Assignment: Return all the data exactly, keeping the pictures out.
Start of Block
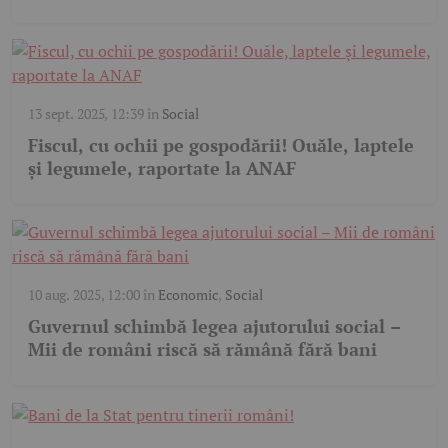
13 sept. 2025, 12:39
în
Social
Fiscul, cu ochii pe gospodării! Ouăle, laptele
și legumele, raportate la ANAF
10 aug. 2025, 12:00
în
Economic
,
Social
Guvernul schimbă legea ajutorului social –
Mii de români riscă să rămână fără bani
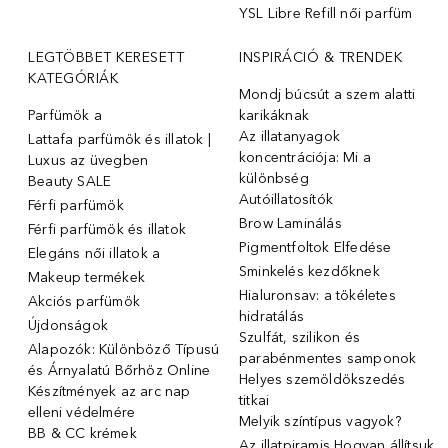
YSL Libre Refill női parfüm
LEGTÖBBET KERESETT
INSPIRÁCIÓ & TRENDEK
KATEGÓRIÁK
Mondj búcsút a szem alatti
Parfümök ️a
karikáknak
Az illatanyagok
Lattafa parfümök és illatok |
koncentrációja: Mi a
Luxus az üvegben
különbség
Beauty SALE
Autóillatosítók
Férfi parfümök
Brow Laminálás
Férfi parfümök és illatok
Pigmentfoltok Elfedése
Elegáns női illatok ️a
Sminkelés kezdőknek
Makeup termékek
Hialuronsav: a tökéletes
Akciós parfümök
hidratálás
Újdonságok
Szulfát, szilikon és
Alapozók: Különböző Típusú
parabénmentes samponok
és Árnyalatú Bőrhöz Online
Helyes szemöldökszedés
Készítmények az arc nap
titkai
elleni védelmére
Melyik színtípus vagyok?
BB & CC krémek
Az illatpiramis Hogyan állítsuk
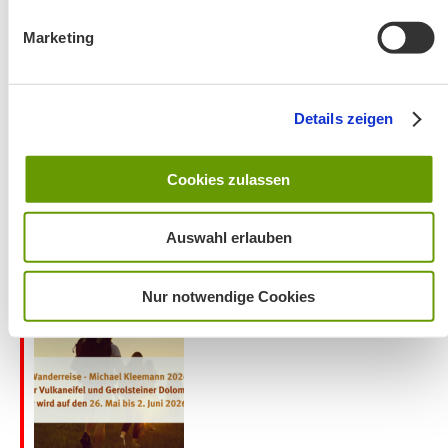
Marketing
Wanderung entfällt
Details zeigen
Cookies zulassen
Auswahl erlauben
Aktuelles zu den Wanderreisen von Michael Kleemann
2026
Nur notwendige Cookies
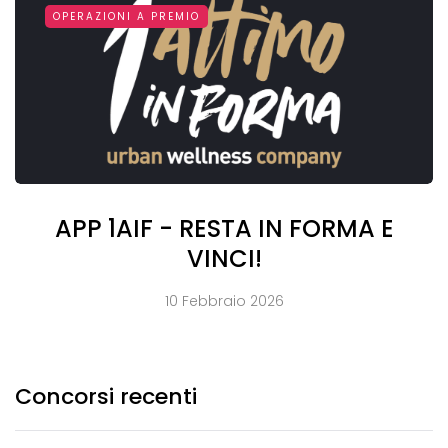
OPERAZIONI A PREMIO
APP 1AIF - RESTA IN FORMA E
VINCI!
10 Febbraio 2026
Concorsi recenti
End of Block
Exercise answer:
13 sept. 2025, 12:39
în
Social
Fiscul, cu ochii pe gospodării! Ouăle, laptele
și legumele, raportate la ANAF
10 aug. 2025, 12:00
în
Economic
,
Social
Guvernul schimbă legea ajutorului social –
Mii de români riscă să rămână fără bani
YSL Libre Refill női parfüm
LEGTÖBBET KERESETT
INSPIRÁCIÓ & TRENDEK
KATEGÓRIÁK
Mondj búcsút a szem alatti
Parfümök ️a
karikáknak
Az illatanyagok
Lattafa parfümök és illatok |
koncentrációja: Mi a
Luxus az üvegben
különbség
Beauty SALE
Autóillatosítók
Férfi parfümök
Brow Laminálás
Férfi parfümök és illatok
Pigmentfoltok Elfedése
Elegáns női illatok ️a
Sminkelés kezdőknek
Makeup termékek
Hialuronsav: a tökéletes
Akciós parfümök
hidratálás
Újdonságok
Szulfát, szilikon és
Alapozók: Különböző Típusú
parabénmentes samponok
és Árnyalatú Bőrhöz Online
Helyes szemöldökszedés
Készítmények az arc nap
titkai
elleni védelmére
Melyik színtípus vagyok?
BB & CC krémek
Az illatpiramis Hogyan állítsuk
Marketing
Wanderung entfällt
Details zeigen
Cookies zulassen
Auswahl erlauben
Aktuelles zu den Wanderreisen von Michael Kleemann
2026
Nur notwendige Cookies
OPERAZIONI A PREMIO
APP 1AIF - RESTA IN FORMA E
VINCI!
10 Febbraio 2026
Concorsi recenti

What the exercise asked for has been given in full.